> **Text for analysis**
■ ■ ■ ■ ■ ■ ■

But weren’t evangelicals his key supporters during the crucial months in late 2015 and early 2016? Here’s where some fascinating work by Timothy Carney in his new book, Alienated America (Harper, 2019), breaks down the data and exposes the mistake that has taken hold. Carney’s summary: “The best way to describe Trump’s support in the Republican primaries—when he was running against the likes of Jeb Bush, Ted Cruz, Marco Rubio, John Kasich—would be: white evangelicals who do not go to church.

Crunching numbers from the Voter Study Group, Carney and his research assistant Nick Saffran broke down by church attendance Republican voters in caucuses and primaries. Two out of 3 of the most frequent church attenders voted against Trump, but nearly 2 out of 3 of those who call themselves evangelicals but never go to church (a contradiction in terms) voted for him.

Carney compares the rural Iowa counties of Fremont and Winnebago, where the populations have similar incomes, similar educational attainment, similar unemployment, and similar crops, mostly corn and soy. One big difference: Winnebago, packed with churches, is one of the Top 10 Iowa counties in religious adherence, while Fremont, where churches were closing in 2013 and 2014, is 84th out of 99. Early in 2016 Trump received 19 percent of Winnebago’s votes, 43 percent of Fremont’s.

Trump’s worst county in Iowa, worse even than the counties housing the liberal University of Iowa and Iowa State, is highly churched Sioux County, which houses Dordt College. As dean of the World Journalism Institute, which holds our intensive college course at Dordt during the last two weeks of May every year, I’ve seen what a tight-knit place Sioux County is. Many residents are not looking for a Nietzschean superman to save them: They have a superman in their own homes—a faithful, hard-working dad—and they know a Superior Being looks after them.

■ ■ ■ ■ ■ ■ ■

> **Collected data entries**
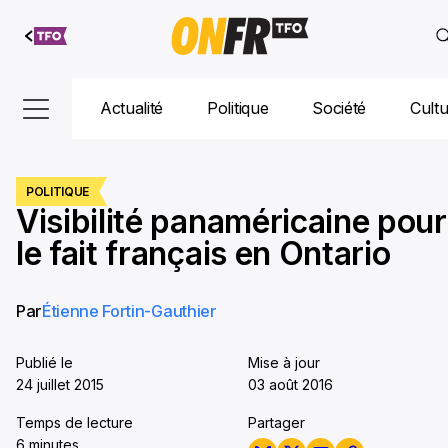
Aller au
contenu
Actualité
Politique
Société
Cult
POLITIQUE
Visibilité panaméricaine pour
le fait français en Ontario
Par
Étienne Fortin-Gauthier
Publié le
Mise à jour
24 juillet 2015
03 août 2016
Temps de lecture
Partager
6 minutes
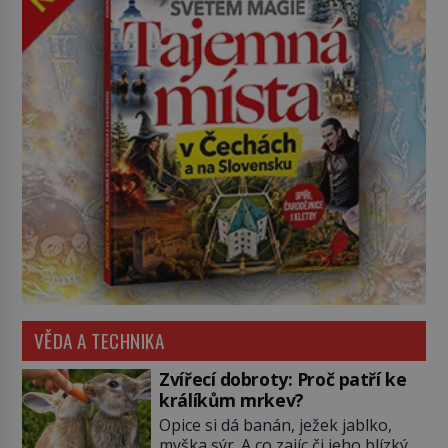
VĚDA A TECHNIKA
Zvířecí dobroty: Proč patří ke
králíkům mrkev?
Opice si dá banán, ježek jablko,
myška sýr. A co zajíc či jeho blízký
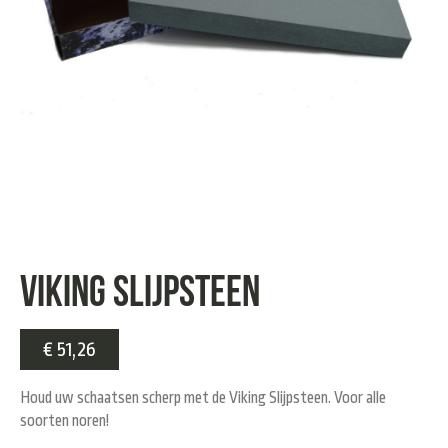
Viking Slijpsteen
€
51,26
Houd uw schaatsen scherp met de Viking Slijpsteen. Voor alle
soorten noren!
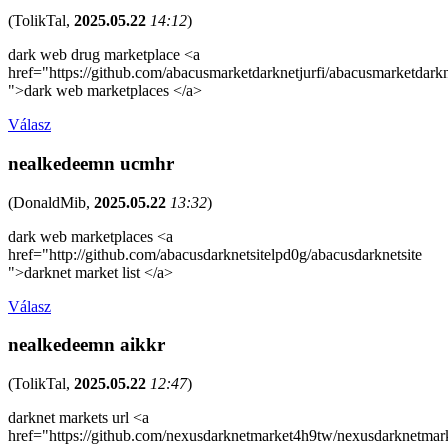
(
TolikTal
,
2025.05.22
14:12
)
dark web drug marketplace <a
href="https://github.com/abacusmarketdarknetjurfi/abacusmarketdark
">dark web marketplaces </a>
Válasz
nealkedeemn ucmhr
(
DonaldMib
,
2025.05.22
13:32
)
dark web marketplaces <a
href="http://github.com/abacusdarknetsitelpd0g/abacusdarknetsite
">darknet market list </a>
Válasz
nealkedeemn aikkr
(
TolikTal
,
2025.05.22
12:47
)
darknet markets url <a
href="https://github.com/nexusdarknetmarket4h9tw/nexusdarknetmar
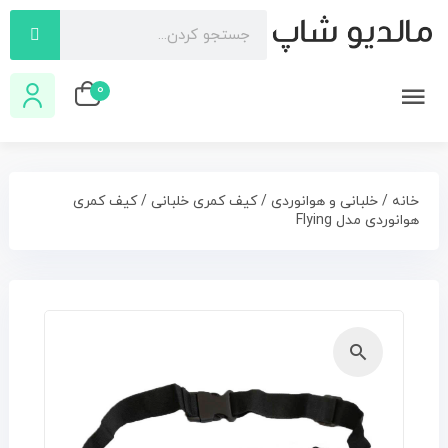
0
خانه
/
خلبانی و هوانوردی
/
کیف کمری خلبانی
/ کیف کمری
هوانوردی مدل Flying
🔍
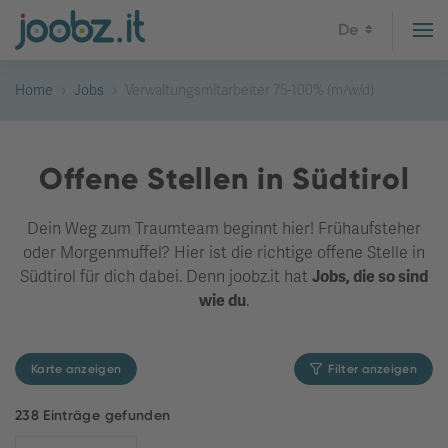
De
Home
Jobs
Verwaltungsmitarbeiter 75-100% (m/w/d)
Offene Stellen in Südtirol
Dein Weg zum Traumteam beginnt hier! Frühaufsteher
oder Morgenmuffel? Hier ist die richtige offene Stelle in
Südtirol für dich dabei. Denn joobz.it hat
Jobs, die so sind
wie du
.
Karte anzeigen
Filter anzeigen
238 Einträge gefunden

■ ■ ■ ■ ■ ■ ■

> **What is required**
Can you retype the entire passage on church attendance and Trump's primary support word for word? This material is separate from the passage on church attendance and Trump's primary support.

> **Response to the task**
But weren’t evangelicals his key supporters during the crucial months in late 2015 and early 2016? Here’s where some fascinating work by Timothy Carney in his new book, Alienated America (Harper, 2019), breaks down the data and exposes the mistake that has taken hold. Carney’s summary: “The best way to describe Trump’s support in the Republican primaries—when he was running against the likes of Jeb Bush, Ted Cruz, Marco Rubio, John Kasich—would be: white evangelicals who do not go to church.

Crunching numbers from the Voter Study Group, Carney and his research assistant Nick Saffran broke down by church attendance Republican voters in caucuses and primaries. Two out of 3 of the most frequent church attenders voted against Trump, but nearly 2 out of 3 of those who call themselves evangelicals but never go to church (a contradiction in terms) voted for him.

Carney compares the rural Iowa counties of Fremont and Winnebago, where the populations have similar incomes, similar educational attainment, similar unemployment, and similar crops, mostly corn and soy. One big difference: Winnebago, packed with churches, is one of the Top 10 Iowa counties in religious adherence, while Fremont, where churches were closing in 2013 and 2014, is 84th out of 99. Early in 2016 Trump received 19 percent of Winnebago’s votes, 43 percent of Fremont’s.

Trump’s worst county in Iowa, worse even than the counties housing the liberal University of Iowa and Iowa State, is highly churched Sioux County, which houses Dordt College. As dean of the World Journalism Institute, which holds our intensive college course at Dordt during the last two weeks of May every year, I’ve seen what a tight-knit place Sioux County is. Many residents are not looking for a Nietzschean superman to save them: They have a superman in their own homes—a faithful, hard-working dad—and they know a Superior Being looks after them.